As to what he had accomplished in the twenty-four years he had represented Shelby County in the U. S. House of Representatives, Davis pointed to the new Kennedy Veterans’ Hospital which was to be built in a local urban renewal area, as well as to the industrialization of President’s Island, and several other items of interest to residents of Tennessee’s Ninth Congressional District.
Carrie Davis was standing beside her husband as the congressman spoke and he referred to his wife as “the most influential woman in Washington.” Davis made his reelection announcement on the day of their 42nd wedding anniversary.
State Senator Frank White, in pressing his claim to the Democratic nomination, had said the incumbent should state his qualifications to sit in the House of Representatives along with his platform. Davis icily replied, “I think my qualifications for Congress during the 24 years of service are well known and understood by the people of the Ninth Congressional District.”
“They will be restated and reemphasized between now and the primary,” Congressman Davis added. “Let me respectfully suggest that you make known your own qualifications and your position on matters affecting our district, our part of the country and the nation in your own way.
“I shall manage my campaign as I have in my other races in my way,” Davis snapped.
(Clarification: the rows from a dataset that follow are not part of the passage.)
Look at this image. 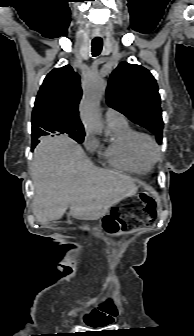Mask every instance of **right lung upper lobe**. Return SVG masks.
I'll list each match as a JSON object with an SVG mask.
<instances>
[{
	"label": "right lung upper lobe",
	"instance_id": "1",
	"mask_svg": "<svg viewBox=\"0 0 194 336\" xmlns=\"http://www.w3.org/2000/svg\"><path fill=\"white\" fill-rule=\"evenodd\" d=\"M81 96L80 77L69 65L55 68L46 76L33 108L32 146L41 136L84 133L78 116Z\"/></svg>",
	"mask_w": 194,
	"mask_h": 336
}]
</instances>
White, almost thirty years younger than Congressman Davis, wondered aloud whether the voters really wanted “a candidate who is out of step with the feelings and needs of the community and should retire” or if they preferred a “younger candidate who is able to be on the job and will fight of all the people’s interests here.”
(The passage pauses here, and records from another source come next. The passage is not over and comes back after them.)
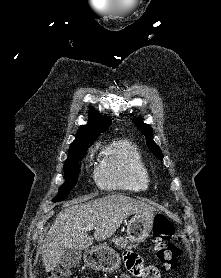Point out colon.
<instances>
[{
  "instance_id": "obj_1",
  "label": "colon",
  "mask_w": 221,
  "mask_h": 278,
  "mask_svg": "<svg viewBox=\"0 0 221 278\" xmlns=\"http://www.w3.org/2000/svg\"><path fill=\"white\" fill-rule=\"evenodd\" d=\"M174 235V226L172 222L162 214L155 216L153 224V250L163 269L170 270L177 266L180 260L179 248L171 242ZM149 276L157 278L159 270L157 267L149 266ZM48 278H89L87 276L72 277L68 269H55Z\"/></svg>"
}]
</instances>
Congressman Cliff Davis was conspicuously on the job in Washington, D.C., when Knoxville Mayor John J. Duncan appeared to testify before the House Public Works Committee on the Appalachian Regional Development Act. Duncan was photographed with Congressman Davis, which may have given both of them a boost as the Knoxville mayor was engaged in his own hotly contested race with Judge Frank Qualls for the GOP nomination for Congress from Tennessee’s Second Congressional District.
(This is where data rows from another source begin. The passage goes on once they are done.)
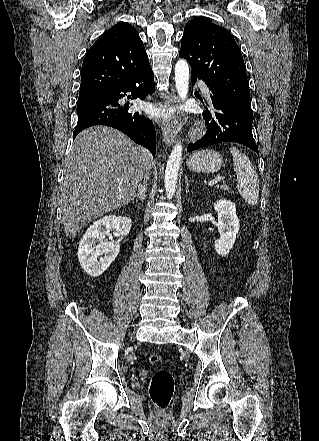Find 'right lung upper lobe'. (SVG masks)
<instances>
[{
  "label": "right lung upper lobe",
  "instance_id": "right-lung-upper-lobe-1",
  "mask_svg": "<svg viewBox=\"0 0 319 441\" xmlns=\"http://www.w3.org/2000/svg\"><path fill=\"white\" fill-rule=\"evenodd\" d=\"M136 29L119 22L88 50L82 64L77 104L92 101L150 70Z\"/></svg>",
  "mask_w": 319,
  "mask_h": 441
}]
</instances>
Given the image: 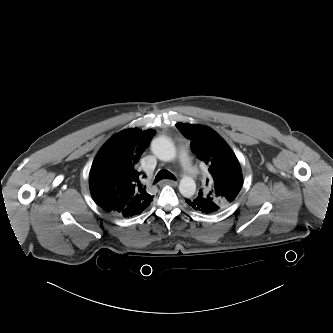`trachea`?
Segmentation results:
<instances>
[{
  "instance_id": "1",
  "label": "trachea",
  "mask_w": 333,
  "mask_h": 333,
  "mask_svg": "<svg viewBox=\"0 0 333 333\" xmlns=\"http://www.w3.org/2000/svg\"><path fill=\"white\" fill-rule=\"evenodd\" d=\"M162 179L176 180L175 176L171 172H169L168 170H165V169H163L157 173L154 183H157Z\"/></svg>"
}]
</instances>
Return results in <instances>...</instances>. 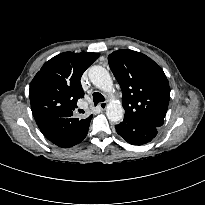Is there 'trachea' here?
Listing matches in <instances>:
<instances>
[{"instance_id":"trachea-1","label":"trachea","mask_w":205,"mask_h":205,"mask_svg":"<svg viewBox=\"0 0 205 205\" xmlns=\"http://www.w3.org/2000/svg\"><path fill=\"white\" fill-rule=\"evenodd\" d=\"M103 101H105V98L102 94H100L98 92L93 93V102L95 105H97L99 102H103Z\"/></svg>"}]
</instances>
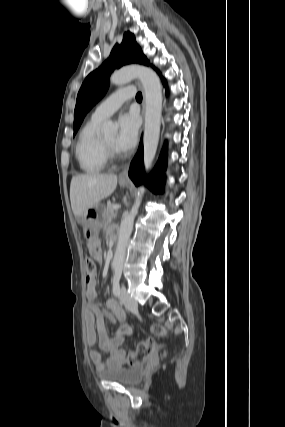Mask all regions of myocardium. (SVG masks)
Here are the masks:
<instances>
[{
	"label": "myocardium",
	"instance_id": "f54148a6",
	"mask_svg": "<svg viewBox=\"0 0 285 427\" xmlns=\"http://www.w3.org/2000/svg\"><path fill=\"white\" fill-rule=\"evenodd\" d=\"M102 147H103V152L107 161L116 160L122 157L116 148H114L109 143H107L105 138H102Z\"/></svg>",
	"mask_w": 285,
	"mask_h": 427
}]
</instances>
Cliff Davis was, not surprisingly, lambasted by both George Grider and Frank White for having voted for a bill that raised the salaries of congressmen. Grider said if he were elected to the House of Representatives, he would use the pay increase to create a scholarship fund. Frank White used the bill as an excuse to pen a letter to Congressman Davis, which he promptly released to the news media. “Most of our people here cannot even stretch their dollars far enough to have a decent living and pay the high cost of government taxes,” White fumed. “Your selfish vote has burdened them with more taxes . . . and you cannot justify your actions.” The salary raise was $7,500 annually; in today’s dollars, once accounting for inflation, it was roughly $70,000, which was a hefty pay raise.
“The only conceivable reason I can ascribe to Mr. Davis’ action,” George Grider huffed, “is the effort to please some of his congressional cronies who may be expected to help him in his desperate bid for renomination. I predict that before this summer is over we will see them swarming down here in their own private gravy train to urge Memphians to vote for Cliff Davis.”
With the summer rapidly approaching, both the temperatures and tempers would continue to rise accordingly.